Other critics warned the bill tapped contested funding sources and could have downstream effects. Representative Vito Santos (remarks on the floor) called the amendment a "partisan exercise" and cautioned that moving money from other programs could trigger contractual and legal challenges.

The bill drew prolonged floor debate and multiple procedural steps in the Committee of the Whole. A substitute amendment in Representative Gress's name initially failed on a division vote (20 ayes, 37 nays) during one Committee of the Whole session. The House later adopted a substitute to the Appropriations Committee amendment and the amended bill received a final third-reading passage as an emergency measure (48 ayes, 11 nays, 1 not voting).
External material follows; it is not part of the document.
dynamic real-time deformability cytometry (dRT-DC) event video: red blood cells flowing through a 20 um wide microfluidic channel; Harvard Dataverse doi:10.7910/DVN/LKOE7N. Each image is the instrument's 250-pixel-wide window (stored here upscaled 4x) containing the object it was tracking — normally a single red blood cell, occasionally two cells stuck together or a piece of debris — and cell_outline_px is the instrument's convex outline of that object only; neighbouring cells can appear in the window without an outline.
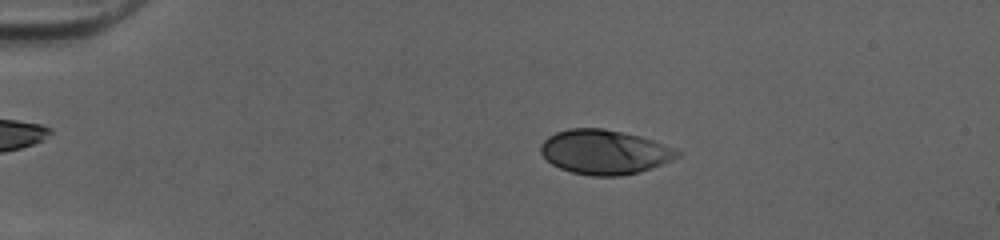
{"species": "human", "species_latin": "Homo sapiens", "temperature_condition": "cold", "stored_images_in_passage": 51, "camera_frame_rate_fps": 3000, "um_per_image_px": 0.085, "donor": {"sex": "female"}, "frame": {"image": 1, "passage_image": 11, "time_ms": 3.333, "image_size_px": [1000, 240], "cell_outline_px": [[680, 156], [672, 160], [636, 172], [620, 176], [592, 176], [572, 172], [560, 168], [552, 164], [540, 152], [540, 144], [548, 136], [556, 132], [568, 128], [604, 128], [640, 136], [652, 140], [680, 152]], "centroid_in_image_um": [51.32, 12.91], "position_along_channel_um": 33.7, "area_um2": 34.97}}
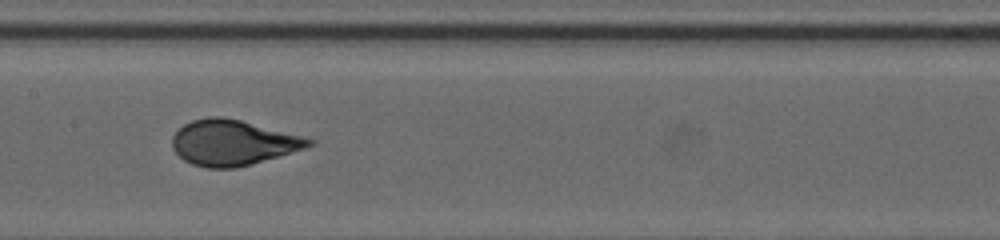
{"frame": {"image": 2, "passage_image": 27, "time_ms": 8.667, "image_size_px": [1000, 240], "cell_outline_px": [[316, 140], [312, 144], [304, 148], [236, 168], [208, 168], [192, 164], [184, 160], [172, 148], [172, 136], [184, 124], [192, 120], [208, 116], [220, 116], [240, 120], [304, 136]], "centroid_in_image_um": [19.76, 12.11], "position_along_channel_um": 187.6, "area_um2": 35.84}}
The clerk recorded the bill for transmission to the Senate.

Representative Livingston, chairing Appropriations during the floor process, thanked colleagues and staff and said he expected the Senate to pass the measure and the governor to sign it. "I do expect the Senate to pass this. I do expect the governor to sign this," Livingston said after final passage.
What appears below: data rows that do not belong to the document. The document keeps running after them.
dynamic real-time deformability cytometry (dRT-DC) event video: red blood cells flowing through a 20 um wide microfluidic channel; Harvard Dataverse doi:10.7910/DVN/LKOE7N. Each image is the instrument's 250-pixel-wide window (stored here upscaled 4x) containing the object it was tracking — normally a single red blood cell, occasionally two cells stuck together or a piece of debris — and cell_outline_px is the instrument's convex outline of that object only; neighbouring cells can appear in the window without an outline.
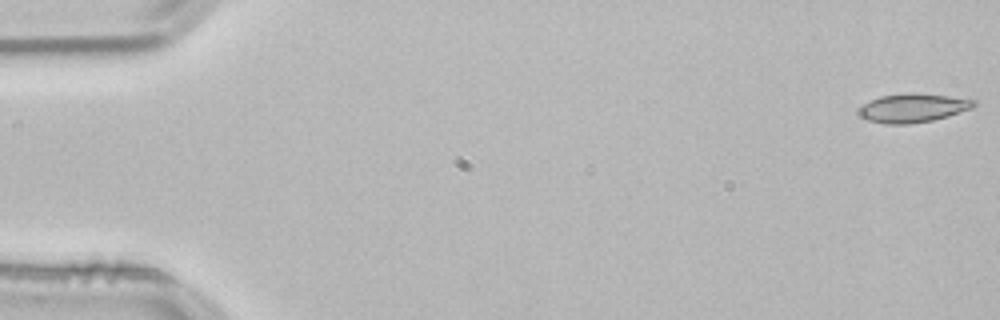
{"species": "common noctule bat (a hibernating species)", "species_latin": "Nyctalus noctula", "temperature_condition": "room temperature", "stored_images_in_passage": 29, "camera_frame_rate_fps": 3000, "um_per_image_px": 0.085, "animal": {"sex": "male", "body_mass_g": 21.5, "forearm_length_mm": 52.0}, "frame": {"image": 1, "passage_image": 1, "time_ms": 0.0, "image_size_px": [1000, 320], "cell_outline_px": [[976, 104], [972, 108], [948, 116], [932, 120], [908, 124], [884, 124], [868, 120], [860, 116], [856, 112], [864, 104], [880, 96], [948, 96], [976, 100]], "centroid_in_image_um": [77.58, 9.24], "position_along_channel_um": 7.4, "area_um2": 18.21}}
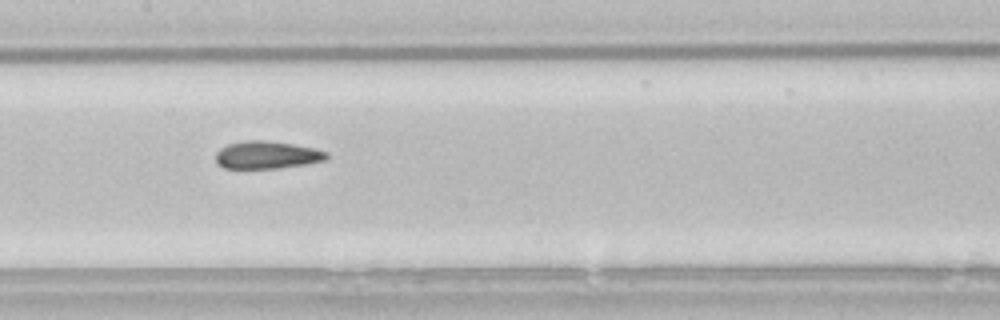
{"frame": {"image": 2, "passage_image": 26, "time_ms": 8.333, "image_size_px": [1000, 320], "cell_outline_px": [[328, 160], [308, 164], [280, 168], [224, 168], [216, 164], [216, 152], [220, 148], [228, 144], [244, 140], [264, 140], [292, 144], [316, 148], [328, 152]], "centroid_in_image_um": [22.71, 13.17], "position_along_channel_um": 184.7, "area_um2": 18.09}}
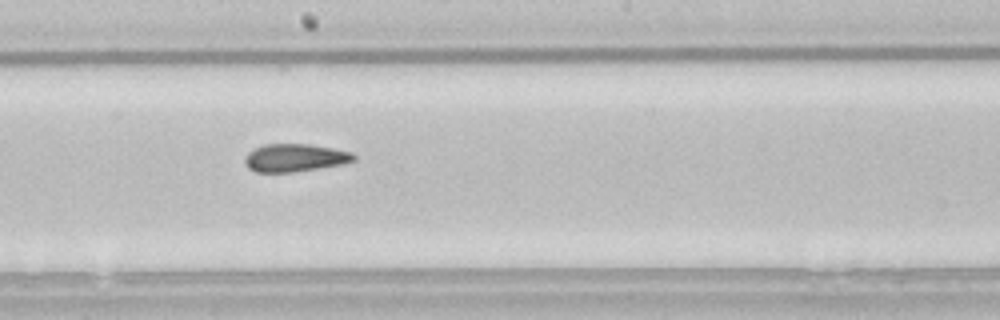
{"frame": {"image": 3, "passage_image": 29, "time_ms": 9.333, "image_size_px": [1000, 320], "cell_outline_px": [[356, 160], [344, 164], [292, 172], [256, 172], [248, 168], [244, 164], [244, 156], [248, 152], [264, 144], [308, 144], [332, 148], [352, 152], [356, 156]], "centroid_in_image_um": [25.06, 13.41], "position_along_channel_um": 223.1, "area_um2": 17.74}}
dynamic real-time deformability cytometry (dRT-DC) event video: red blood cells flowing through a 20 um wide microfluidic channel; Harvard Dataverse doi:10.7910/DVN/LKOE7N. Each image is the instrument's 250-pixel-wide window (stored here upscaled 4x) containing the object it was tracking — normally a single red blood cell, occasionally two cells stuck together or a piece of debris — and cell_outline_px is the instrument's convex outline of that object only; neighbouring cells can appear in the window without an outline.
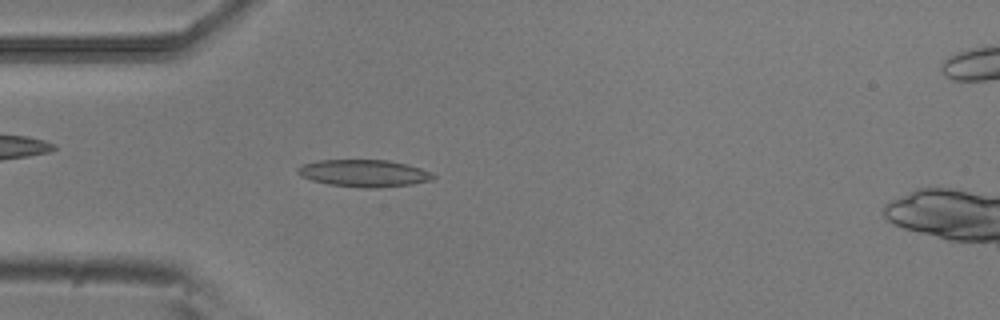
{"species": "common noctule bat (a hibernating species)", "species_latin": "Nyctalus noctula", "temperature_condition": "room temperature", "stored_images_in_passage": 52, "camera_frame_rate_fps": 3000, "um_per_image_px": 0.085, "animal": {"sex": "male", "body_mass_g": 20.5, "forearm_length_mm": 52.5}, "frame": {"image": 1, "passage_image": 14, "time_ms": 4.333, "image_size_px": [1000, 320], "cell_outline_px": [[436, 176], [432, 180], [412, 184], [376, 188], [364, 188], [328, 184], [312, 180], [300, 176], [296, 172], [296, 168], [304, 164], [320, 160], [388, 160], [408, 164], [432, 172]], "centroid_in_image_um": [30.95, 14.72], "position_along_channel_um": 54.0, "area_um2": 21.5}}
Votes at key steps: - Failed adoption of the Gress substitute floor amendment (division call): 20 ayes, 37 nays. - Adoption of the Appropriations Committee amendment as amended (substitute adopted on the floor): vote recorded in floor proceedings. - Final passage (third reading) of HB 2,945 as amended, with emergency: 48 ayes, 11 nays, 1 not voting.

What the bill does not do: the final compromise removes explicit capitation rate-setting language that had drawn provider concern and keeps some authority with the administering agencies, while adding the legislative waiver-review triggers. Supporters said the changes strike a balance between keeping services running and restoring the Legislature's fiscal oversight.

The House transmitted the bill to the Senate; sponsors urged the Senate to act quickly so families and providers would not face service interruptions.